> _TEXT_:
..............................

Post by Mavspade on Wed Jul 22, 2015 9:56 am

Welcome to Naukati Lake!  We are a Changeling the lost community powered by FATE.
The goal of this community is to have a community ran Changeling game with a focus on cooperative storytelling.

What do we mean by cooperative storytelling? We want a game where the players work alongside the storytellers to help create a breathing, engaging narrative with twists, turns and conflict worthy of book or television. We believe that the plot of any RPG, like any good story, should be pushed forward by character choices, their conflicts, and their relationships. The storytellers will help facilitate the game and be the arbiters of rules, but we want to empower our players to have a say in the narrative and the story we are telling as a group. In the end we want this to be a game about telling an engaging and powerful narrative where players help shape that narrative through their characters, but we are all working together as players to tell that story.

To that end we have decided to convert Changeling to being powered by the new FATE system. We found that the system is intuitively designed to allow players a level of agency to the outcome of the story and gives them plenty of tools to help with that. We have worked hard to convert Changeling so that the core of that game lives and flourishes in this system.

Because we are running a cooperative storytelling game, we have a few expectations and guidelines. First and foremost we are running a transparent process game; characters sheets are in the open, players are encouraged to talk Out of Character about their character’s interactions and choices, and Storytellers will be transparent with NPC’s and setting information as well.  

Cooperative gaming also requires two big components: communication and consent. We want all choices in the game to be something players are interested in seeing (Please see Themes/Mood to know what style we are going for below), and that any major actions taken by characters that effect others are agreed upon by all parties.

What about Out of Character vs In Character knowledge? We believe that players having meta knowledge of coming narrative, character’s actions and goals helps build interesting tension and dynamics In Character. We expect players to be able to clearly distinguish what the characters know and do In Character from what the players know and do Out of Character. I.E Just because you know the Loyalist Assassin is going to strike in this scene Out of Character, does not mean your character knows in-game… and you should roleplay accordingly. This effort helps all of us tell this story as a team.

Character vs Character: We’d like our game to be driven by our players, with a diverse cast of characters doing the moving and shaking in our narratives, rather than NPCs. If two player characters have conflicting interests or agendas, this creates opportunities for drama and excitement! Player characters may thus be antagonists to each other at times, and we welcome and encourage this, so long as everyone remembers that such a relationship is to remain In Character, and not extend to Out of Character context. We hope our transparent philosophy of rules and gameplay will encourage characters towards dramatic and conflict-based actions. Some of the best written and most intense media, such Game Of Thrones, thrive on the main characters being pitted against each other because of their personal views and aspirations. It makes for excellent story.

..............................

> _RECORDS_:
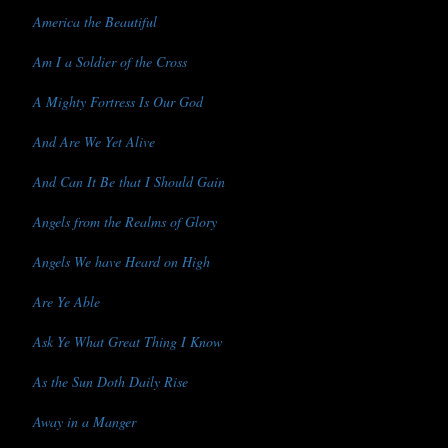
America the Beautiful
Am I a Soldier of the Cross
A Mighty Fortress Is Our God
And Are We Yet Alive
And Can It Be that I Should Gain
Angels from the Realms of Glory
Angels We have Heard on High
Are Ye Able
Ask Ye What Great Thing I Know
As the Sun Doth Daily Rise
Away in a Manger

..............................

> _EXERCISES_:
1 - According to the Naukati Lake welcome post, what two components does cooperative gaming require?
2 - Write the next part of the Naukati Lake welcome post, picking up after its final sentence.

> _RESPONSES IN ORDER_:
1 - Communication and consent.

2 -
An Example of Healthy PC vs. PC Conflict: Tim and Mary each have a character in Naukati Lake. Their characters are bitter rivals, past transgressions established in their backstories. Both Tim and Mary have previously spoken and agreed on this In-Character relationship, because they want to explore that narrative. In-game Mary’s character is attempting to enact a dangerous occult ritual to earn the respect of her Court. Tim hears about this, and thinks this would be a good opportunity for creating dramatic tension, his character’s best chance for revenge. Tim talks to Mary Out of Character to inform her he is interested in having his character try to interfere with the ritual. Mary agrees that this will make for a dramatic and enjoyable scene, and consents. Mary’s character performs her ritual until interrupted by Tim’s character and his Motley, cloaked and masked. A fight breaks out, and Tim gets the upper hand, delivering a tremendous blow to Mary’s character, enough to take her out of the scene. The Storyteller, Mary, and Tim talk about what the result of this is. Neither Mary nor Tim are interested in Mary’s character dying yet, so instead Mary’s character suffers a Extreme Consequence, her eye is maimed in the fight but she makes it out alive. Her character’s ego is damaged and her eye will never be the same again.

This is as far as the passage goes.